• Aim of the exercise: In the records below, find the line that contains "konkurencyjna i przyjazna" and the line that contains "Hydrogen 2 Joint Undertaking (FCH 2 JU).", then retype exactly those two lines and every line between them.

-- Record set follows --

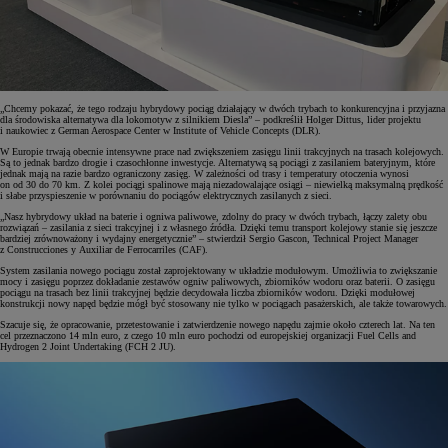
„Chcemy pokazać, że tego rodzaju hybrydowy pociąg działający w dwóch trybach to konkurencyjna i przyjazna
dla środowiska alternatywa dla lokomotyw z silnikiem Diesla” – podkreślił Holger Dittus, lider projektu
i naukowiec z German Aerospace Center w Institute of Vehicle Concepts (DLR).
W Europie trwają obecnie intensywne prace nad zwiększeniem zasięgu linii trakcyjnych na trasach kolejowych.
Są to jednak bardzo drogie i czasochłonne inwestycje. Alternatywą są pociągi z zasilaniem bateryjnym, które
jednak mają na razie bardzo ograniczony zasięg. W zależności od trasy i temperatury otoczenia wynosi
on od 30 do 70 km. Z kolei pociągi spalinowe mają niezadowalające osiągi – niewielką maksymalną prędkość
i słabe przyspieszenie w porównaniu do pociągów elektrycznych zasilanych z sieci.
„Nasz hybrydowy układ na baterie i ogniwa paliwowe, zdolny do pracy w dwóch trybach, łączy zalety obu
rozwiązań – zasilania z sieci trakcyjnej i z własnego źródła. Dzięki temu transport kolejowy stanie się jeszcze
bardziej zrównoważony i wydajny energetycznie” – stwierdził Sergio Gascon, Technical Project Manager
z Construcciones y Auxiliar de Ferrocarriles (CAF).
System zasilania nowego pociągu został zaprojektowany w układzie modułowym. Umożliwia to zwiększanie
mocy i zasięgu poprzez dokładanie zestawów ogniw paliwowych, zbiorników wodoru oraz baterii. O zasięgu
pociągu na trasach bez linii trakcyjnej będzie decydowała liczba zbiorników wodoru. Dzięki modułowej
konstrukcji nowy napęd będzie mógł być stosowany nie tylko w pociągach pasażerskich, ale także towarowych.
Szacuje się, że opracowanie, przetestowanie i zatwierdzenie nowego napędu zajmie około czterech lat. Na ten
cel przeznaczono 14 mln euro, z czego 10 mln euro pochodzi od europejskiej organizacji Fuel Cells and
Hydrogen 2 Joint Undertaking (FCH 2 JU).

-- Record set concluded --
-- Record set follows --

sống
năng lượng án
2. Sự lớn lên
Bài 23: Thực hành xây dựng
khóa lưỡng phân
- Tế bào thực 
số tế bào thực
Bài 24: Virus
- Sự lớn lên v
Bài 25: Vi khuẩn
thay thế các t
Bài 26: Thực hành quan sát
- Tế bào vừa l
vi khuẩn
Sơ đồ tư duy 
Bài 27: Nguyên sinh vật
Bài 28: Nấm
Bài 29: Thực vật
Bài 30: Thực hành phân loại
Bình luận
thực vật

-- Record set concluded --

• Solution to the exercise:
„Chcemy pokazać, że tego rodzaju hybrydowy pociąg działający w dwóch trybach to konkurencyjna i przyjazna
dla środowiska alternatywa dla lokomotyw z silnikiem Diesla” – podkreślił Holger Dittus, lider projektu
i naukowiec z German Aerospace Center w Institute of Vehicle Concepts (DLR).
W Europie trwają obecnie intensywne prace nad zwiększeniem zasięgu linii trakcyjnych na trasach kolejowych.
Są to jednak bardzo drogie i czasochłonne inwestycje. Alternatywą są pociągi z zasilaniem bateryjnym, które
jednak mają na razie bardzo ograniczony zasięg. W zależności od trasy i temperatury otoczenia wynosi
on od 30 do 70 km. Z kolei pociągi spalinowe mają niezadowalające osiągi – niewielką maksymalną prędkość
i słabe przyspieszenie w porównaniu do pociągów elektrycznych zasilanych z sieci.
„Nasz hybrydowy układ na baterie i ogniwa paliwowe, zdolny do pracy w dwóch trybach, łączy zalety obu
rozwiązań – zasilania z sieci trakcyjnej i z własnego źródła. Dzięki temu transport kolejowy stanie się jeszcze
bardziej zrównoważony i wydajny energetycznie” – stwierdził Sergio Gascon, Technical Project Manager
z Construcciones y Auxiliar de Ferrocarriles (CAF).
System zasilania nowego pociągu został zaprojektowany w układzie modułowym. Umożliwia to zwiększanie
mocy i zasięgu poprzez dokładanie zestawów ogniw paliwowych, zbiorników wodoru oraz baterii. O zasięgu
pociągu na trasach bez linii trakcyjnej będzie decydowała liczba zbiorników wodoru. Dzięki modułowej
konstrukcji nowy napęd będzie mógł być stosowany nie tylko w pociągach pasażerskich, ale także towarowych.
Szacuje się, że opracowanie, przetestowanie i zatwierdzenie nowego napędu zajmie około czterech lat. Na ten
cel przeznaczono 14 mln euro, z czego 10 mln euro pochodzi od europejskiej organizacji Fuel Cells and
Hydrogen 2 Joint Undertaking (FCH 2 JU).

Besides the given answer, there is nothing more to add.